De Troyes Charles VII se rendit à Bar-sur-Aube. Les gens de guerre affluaient sur son passage : chaque jour il en venait de nouveaux s'enrôler à son service[25]. Mais ce n'était pas le nombre qui importait au Roi : c'était la discipline. Il résolut de faire un exemple. Un des plus fameux parmi les capitaines des routiers était Alexandre, bâtard de Bourbon. Il avait figuré en 1437 dans la prise d'armes de Rodrigue de Villandrando, et depuis il n'avait cessé de donner des marques d'insubordination ; il s'était fait l'agent de son frère le duc de Bourbon ; en 1439, il avait été trouver le duc de Bourgogne à Saint-Omer, et s'était engagé à le servir, si aucunes affaires lui survenoient[26] ; en 1440, il avait été mêlé à la Praguerie. De tous côtés des plaintes retentissaient contre les violences et les crimes dont il s'était rendu coupable. Le Roi, sachant qu'il voulait, sans autorisation, entreprendre avec ses routiers une expédition lointaine, donna ordre au connétable de le faire arrêter. Son procès fut aussitôt instruit et aboutit à une condamnation à mort. Par ordre du prévôt des maréchaux, le bâtard fut noyé dans l'Aube ; puis son corps fut retiré de la rivière et inhumé en terre sainte[27]. Huit de ses compagnons furent pendus ; dix ou douze capitaines eurent la tête tranchée[28]. Terrifiés par ces exécutions[29], les autres chefs de bande s'empressèrent de faire leur soumission[30]. Après délibération prise dans son Conseil, le Roi assigna à chacun des logements dans ses villes et forteresses et pourvut à leur solde. Les peines les plus sévères furent édictées contre ceux qui enfreindraient ses ordres[31].
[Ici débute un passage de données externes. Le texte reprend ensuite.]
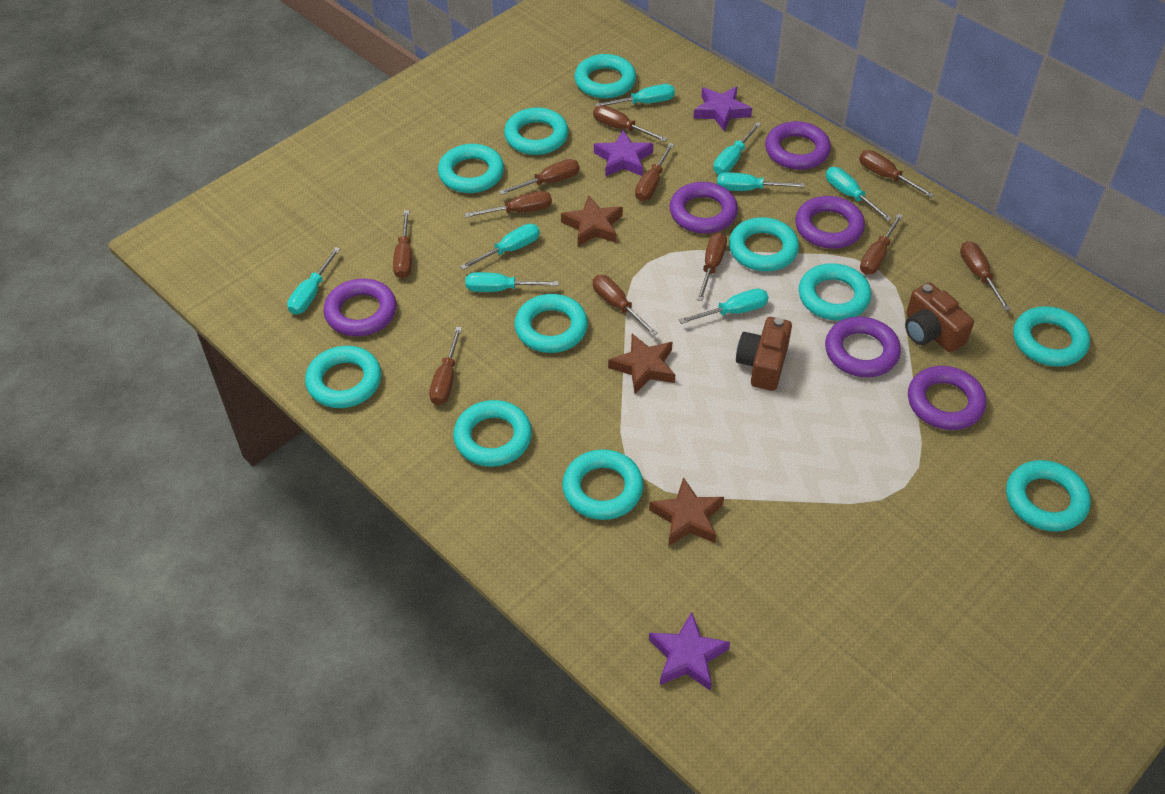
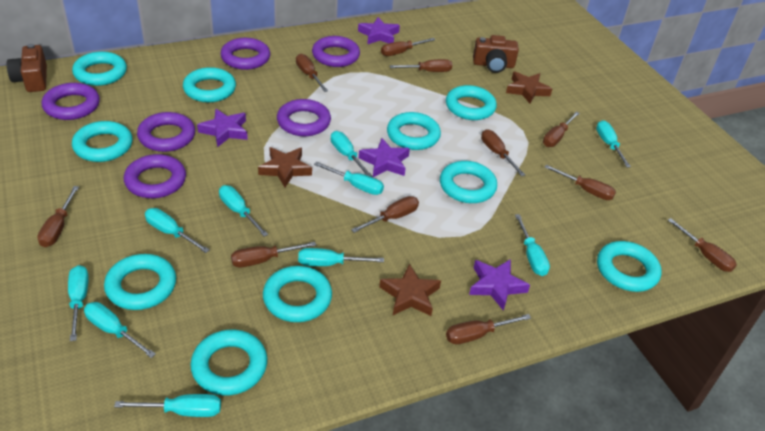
purple star: 3 -> 4
turquoise ring: 11 -> 10
turquoise screwdriver: 8 -> 10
Le Roi s'avança jusqu'à Langres, sur les frontières de la Bourgogne. Il y reçut une ambassade du maréchal de Bourgogne et du Conseil de Dijon[32], venant s'informer s'il était vrai, comme le bruit en avait couru, que Charles VII eût l'intention d'occuper Champlitte, ville dépendant du domaine du duc. D'autres requêtes furent présentées relativement aux excès des gens de guerre. Le Roi, voulant mettre un terme aux luttes qui ensanglantaient la contrée, manda en sa présence les principaux fauteurs de ces désordres ; il interdit toute voie de fait, et proclama une amnistie générale pour les délits de ce genre commis dans cette partie du royaume et dans les pays de Bar et de Lorraine[33]. De Chaumont-en-Bassigny, le 21 février, Charles VII écrivit au maréchal de Bourgogne ; il lui annonçait qu'il avait nommé le seigneur de Saint-Georges — un des rares conseillers et chambellans pris parmi les sujets du duc Philippe — lieutenant en Champagne et dans le bailliage de Sens, avec charge de protéger les pays de son cousin de Bourgogne et de les préserver de toute attaque ; il prévenait en même temps le maréchal qu'il allait se rendre en Normandie, emmenant avec lui tous les gens d'armes qui résidaient dans la contrée ; afin de les employer contre les Anglais ; il lui recommandait de s'entendre avec le seigneur de Saint-Georges au sujet de la garde de ses provinces et de celles du duc, que le Roi entendait protéger comme les siennes[34].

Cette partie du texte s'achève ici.